Monday qualifier, Steve Wheatcroft, one shot back shot, even par on the day and didn’t feel like he’d played all that well:
I was a little excited on the first tee. I was ready to get it going. I just hit it right down the middle of the fairway. I was ready to go, and the first hole was the only hole that I just wanted to play a little cautious. Hit it down the middle, try to get it in the middle of the green, give yourself a lot of looks and nothing crazy.
After that, I was going to be pretty aggressive. Played great for the first 6 holes or so and just a little bit off. I wasn’t off much but just enough where I didn’t play very well today.

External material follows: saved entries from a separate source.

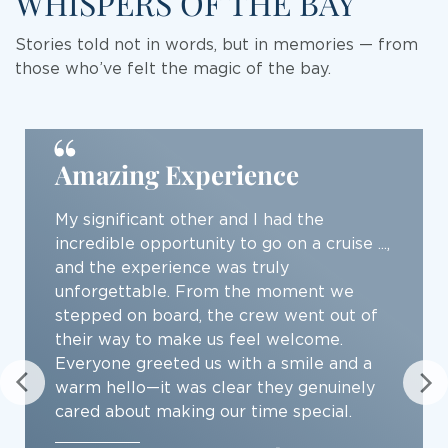
WHISPERS OF THE BAY
Stories told not in words, but in memories — from
those who’ve felt the magic of the bay.
Best cruise on the Ha Long
Bay
... a wonderful experience sailing with the
Grand Pioneers 2, a 3 days 2 nights cruise
on the Ha Long Bay... experiencing all that
beauty on the Grand Pioneers 2 was
another level up. The yatch was a state-
of-the-art, modern and luxurious. The
room was spacious. The foods were
excellent...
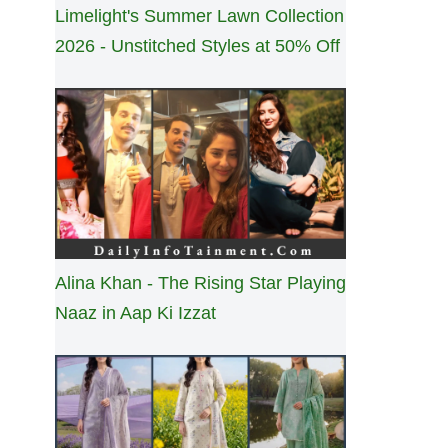
Limelight's Summer Lawn Collection
2026 - Unstitched Styles at 50% Off
Alina Khan - The Rising Star Playing
Naaz in Aap Ki Izzat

I like this guy. He thinks he didn’t play all that well, but he still held his own by shooting even par. He’s definitely in the thick of it and as a veteran Monday qualifier, he’s used to shooting low scores under pressure. For example, he said Friday that he wasn’t sure that his 5-under 67 was going to be good enough to land one of the four qualifying spots. So he has that “go low or die,” mentality…and he knows how to do it.
It will be a very interesting final round.